Pull out every line in the material below that contains the string "whiskers", and reproduce each one in full.

[Chart interpretation exercises]
Segment Open
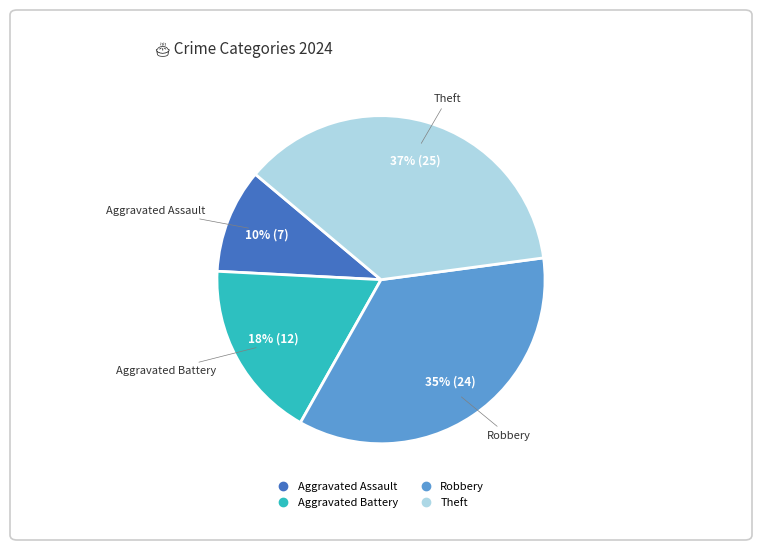

The Theft slice represents 37% of the pie. True or false?

True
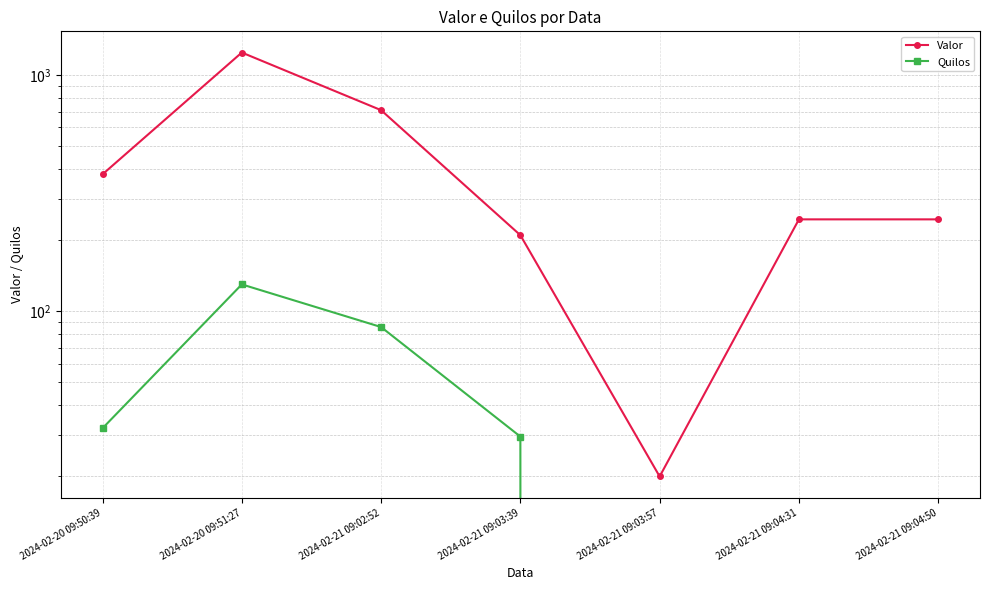

At which category is the sum across all series the highest?

2024-02-20 09:51:27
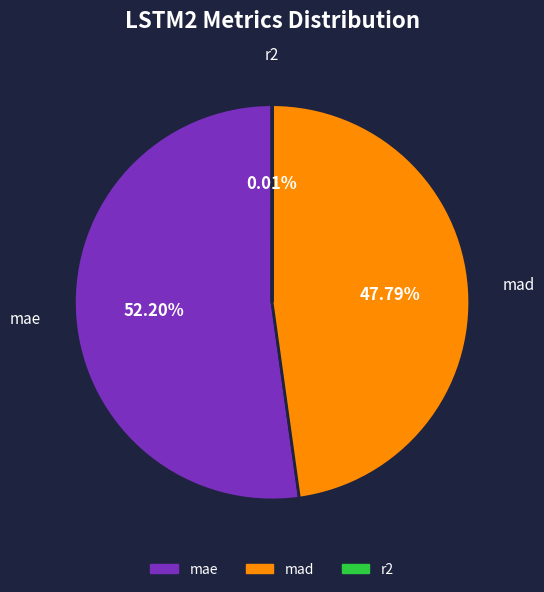

The mad slice represents 48% of the pie. True or false?

True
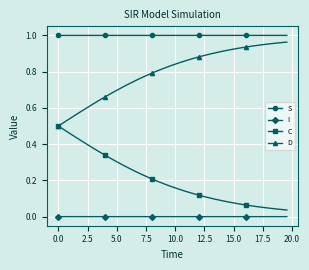

List the series in order of their overall mean, highest first.

S, D, C, I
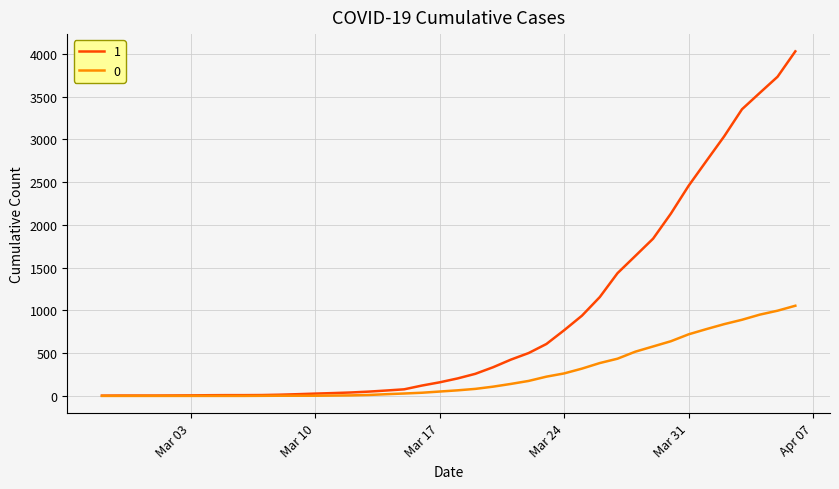

Rank the series by their average value, from highest to lowest.

1, 0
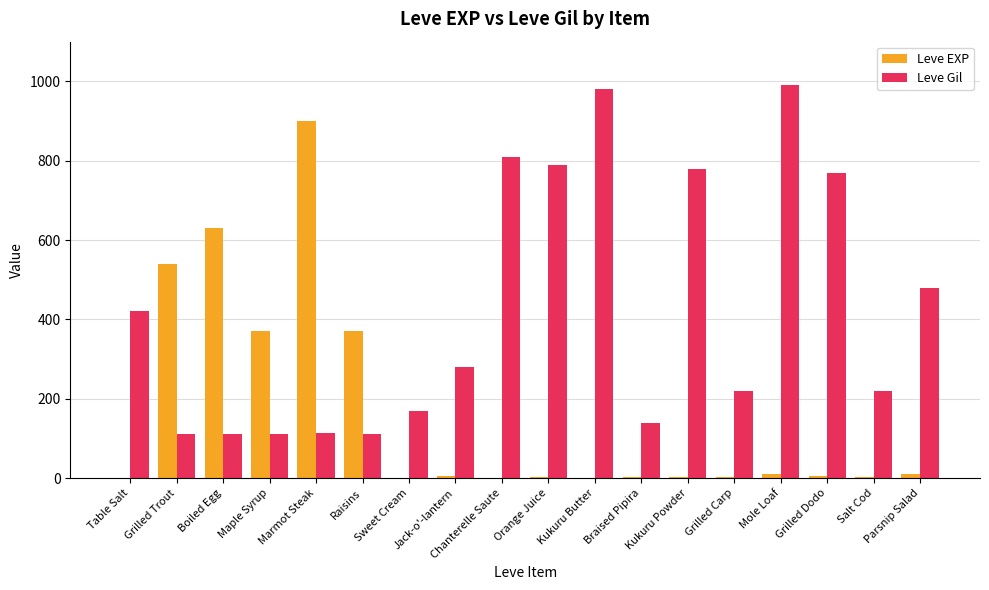

Which series changed the most between Grilled Trout and Mole Loaf?

Leve Gil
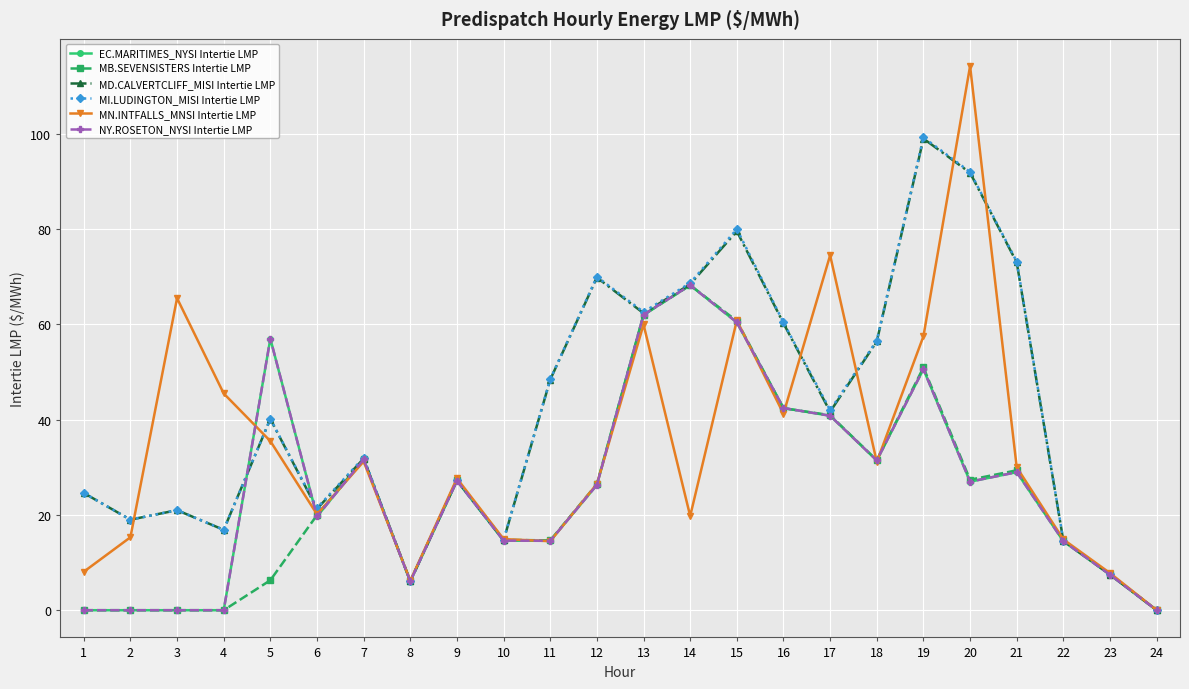

At which category does MB.SEVENSISTERS Intertie LMP reach its first local valley?

8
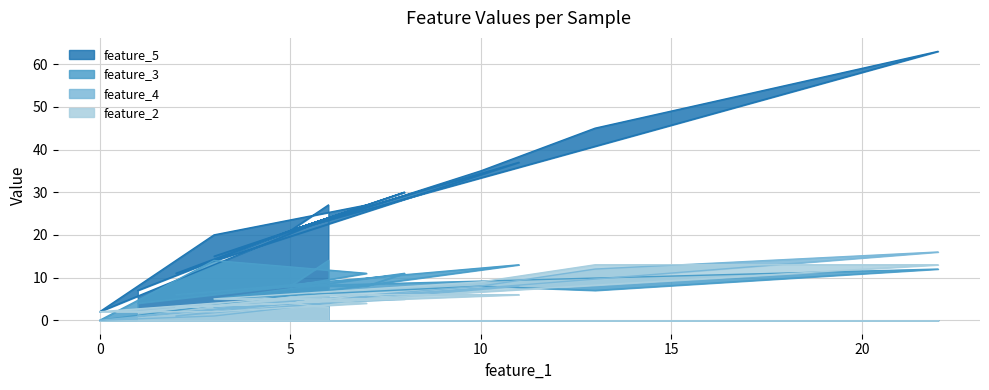

Between which two adjacent categories do feature_3 and feature_2 first intersect?

10 and 15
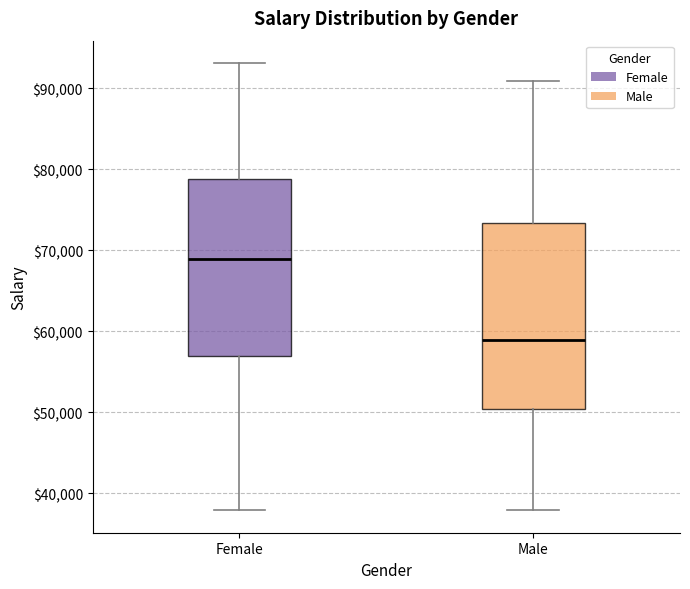

Reading left to right, transcribe this box plot: for each box, give where its median line is, the range the box spans, and where its two whiskers end, as read against the y-axis. The values are not printed on the chart, so give them approximately, as read against the axis.

Female: median 69000, box 57000 to 79000, whiskers 38000 to 93000
Male: median 59000, box 50000 to 73000, whiskers 38000 to 91000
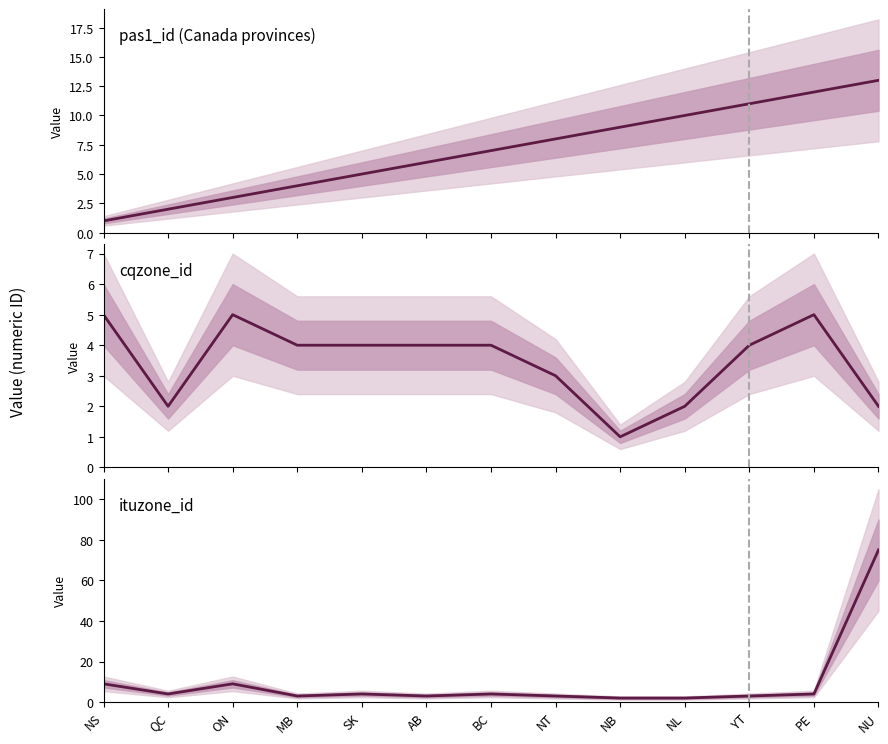

In ituzone_id, how many points are lower than both neighbors (excluding endpoints)?

3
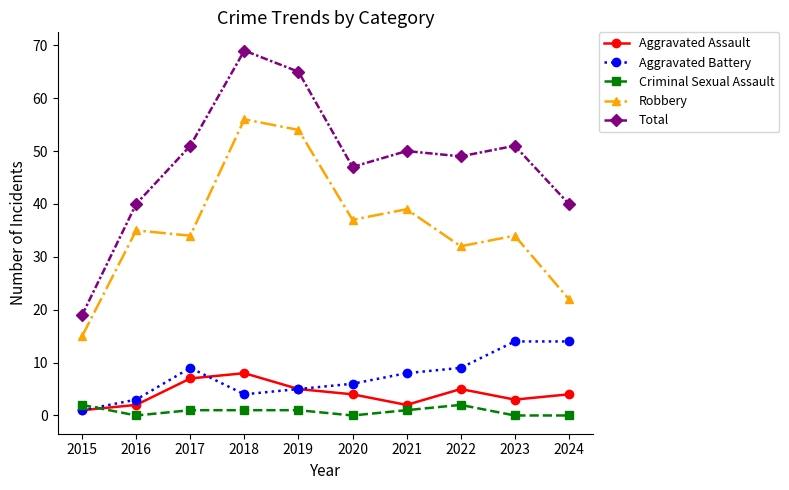

How many data points does each series have?

10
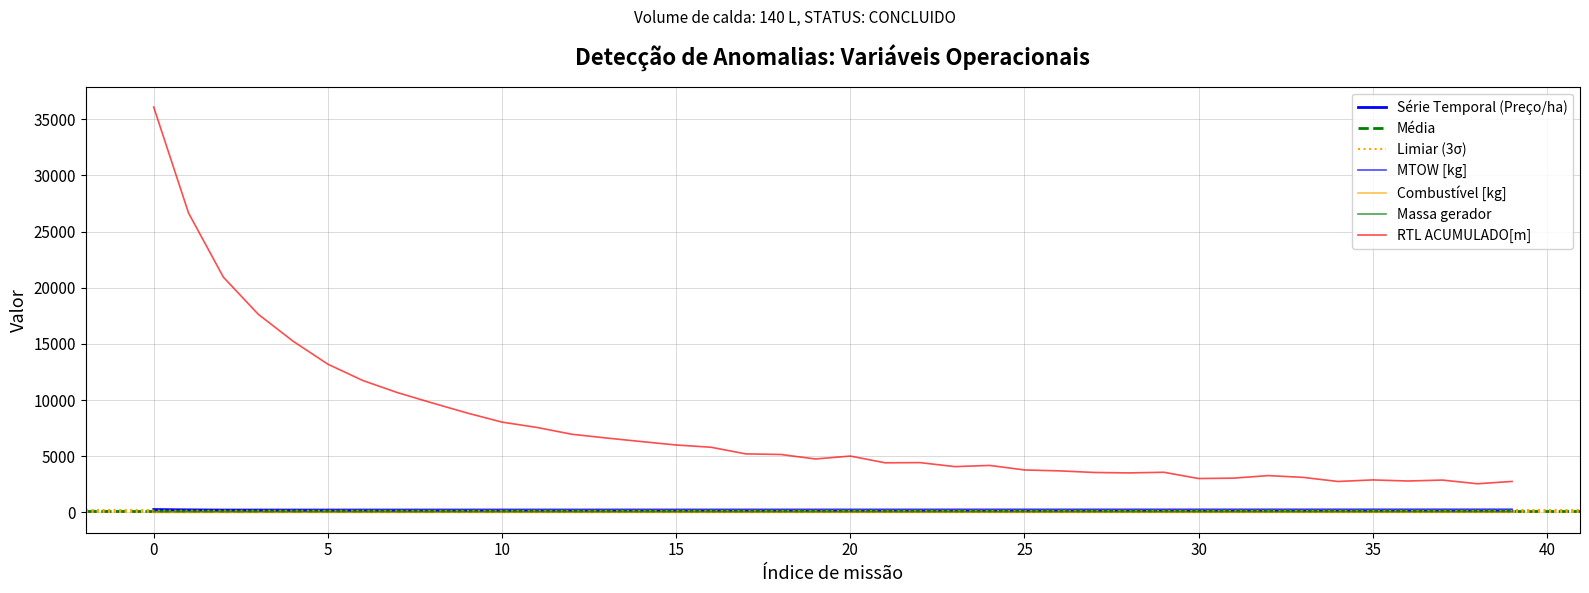

What is the value of the RTL ACUMULADO[m] point at the 28th from the left?

3558.1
Segment Closed
# OUTPUT:
Reading left to right, transcribe this box plot: for each box, give where its median line is, the range the box spans, and where its two whiskers end, as read against the y-axis. The values are not printed on the chart, so give them approximately, as read against the axis.
Female: median 69000, box 57000 to 79000, whiskers 38000 to 93000
Male: median 59000, box 50000 to 73000, whiskers 38000 to 91000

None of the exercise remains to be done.